I PFAS sono anche nell’acqua in bottiglia: Greenpeace li ha trovati in 6 marche su 8
Una nuova indagine di Greenpeace ha rivelato la presenza di PFAS nell’acqua in
bottiglia di 6 marche su 8, tra le più diffuse nel nostro Paese. Nello specifico
la sostanza rilevata nelle bottiglie analizzate è il TFA, l’acido
trifluoroacetico, ovvero il PFAS più diffuso sul pianeta. Negli scorsi mesi
Greenpeace ha acquistato presso un supermercato di Roma sedici bottiglie
appartenenti agli otto marchi più diffusi nel nostro Paese: Ferrarelle,
Levissima, Panna, Rocchetta, San Benedetto, San Pellegrino, Sant’Anna e Uliveto.
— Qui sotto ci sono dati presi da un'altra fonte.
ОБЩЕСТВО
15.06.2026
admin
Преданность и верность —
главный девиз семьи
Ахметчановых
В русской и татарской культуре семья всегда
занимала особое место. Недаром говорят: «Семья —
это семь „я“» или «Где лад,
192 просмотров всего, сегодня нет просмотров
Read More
Sono state inviate a due diversi laboratori – otto bottiglie in Germania e
altrettante in Italia – per testare l’eventuale presenza di PFAS, i cosiddetti
“inquinanti eterni”: si tratta di sostanze poli- e per-fluoroalchiliche usate in
prodotti di largo consumo per le loro proprietà idro e oleorepellenti. Comode,
sì, ma estremamente pericolose: non solo si accumulano nell’ambiente senza
degradarsi, ma ormai da tempo sono associate a gravi rischi per la salute (danni
al fegato, problemi al sistema endocrino e alla tiroide, alterazioni del sistema
immunitario, tumori ai reni e ai testicoli, infertilità e diabete). Cosa è
emerso dalle analisi? Luce verde per Ferrarelle e San Benedetto Naturale: nei
campioni analizzati non è stata rilevata alcuna presenza di PFAS. Vuol dire che
le concentrazioni in questi campioni sono risultate inferiori al limite di
rilevabilità di 50 ng/L. Quanto alle altre marche, nei campioni di Levissima,
Panna, Rocchetta, San Pellegrino, Sant’Anna e Uliveto è stato rilevato il TFA,
l’acido trifluoroacetico, una sostanza con un triste primato: è il PFAS più
diffuso al mondo. Il campione che ha fatto registrare il valore più elevato di
TFA è dell’acqua Panna, (700ng/l), seguito dal campione del marchio Levissima
(570 ng/l) e dal campione di acqua Sant’Anna (440 ng/l).
Dopo la scoperta, Greenpeace ha contattato i brand per chiedere chiarimenti:
tuttavia, nessuna delle realtà contattate ha voluto commentare. Come i PFAS più
noti anche il TFA persiste nell’ambiente e non è biodegradabile. È una sostanza
nota da tempo: risulta il PFAS più diffuso al mondo, tanto che ormai la sua
presenza è stata rilevata persino nel sangue umano. Non sorprende, quindi, che
abbia fatto capolino anche nell’acqua in bottiglia. E i rischi per la salute? Le
Autorità tedesche di recente lo hanno classificato come “tossico per la
riproduzione” e “molto mobile e persistente”. Nella primavera del 2024 la
Germania ha presentato all’ECHA (Agenzia europea per le sostanze chimiche) una
richiesta di classificazione del TFA come sostanza tossica per la riproduzione.
Se l’ECHA approverà la richiesta, il TFA potrebbe essere classificato come
“metabolita rilevante” delle sostanze attive nei prodotti fitosanitari.
“Dopo la nostra spedizione “Acque senza veleni”, che ha rilevato la
contaminazione da PFAS nelle acque potabili italiane, sottolinea Greenpeace, il
governo italiano ha iniziato a muovere i primi passi verso la regolamentazione
di queste sostanze pericolose. A marzo 2025, il Consiglio dei Ministri ha
approvato un Decreto Legge urgente per abbassare i limiti dei PFAS nelle acque
potabili e introdurre restrizioni per il TFA (acido trifluoroacetico). Tuttavia
il provvedimento deve ancora essere ancora approvato dal Parlamento. Abbassare i
limiti dei PFAS nell’acqua potabile è un passo avanti, ma non è risolutivo
perché non elimina i PFAS dalle nostre vite e soprattutto non scongiura il
rischio che queste sostanze finiscano nell’acqua in bottiglia: occorre una legge
zero-PFAS che ne vieti del tutto la produzione e l’uso. Solo così possiamo
sperare di tutelare la nostra salute: non c’è altro tempo da perdere”. Senza
voler creare allarmismi, la presenza così diffusa di una sostanza di cui
sappiamo poco (e quel poco che sappiamo tende a preoccupare sempre di più)
impone una prudenza che avremmo dovuto usare anche con gli altri PFAS. E,
soprattutto, dobbiamo smetterla di contaminare le nostre acque potabili, e le
nostre vite, con queste sostanze pericolose o potenzialmente tali.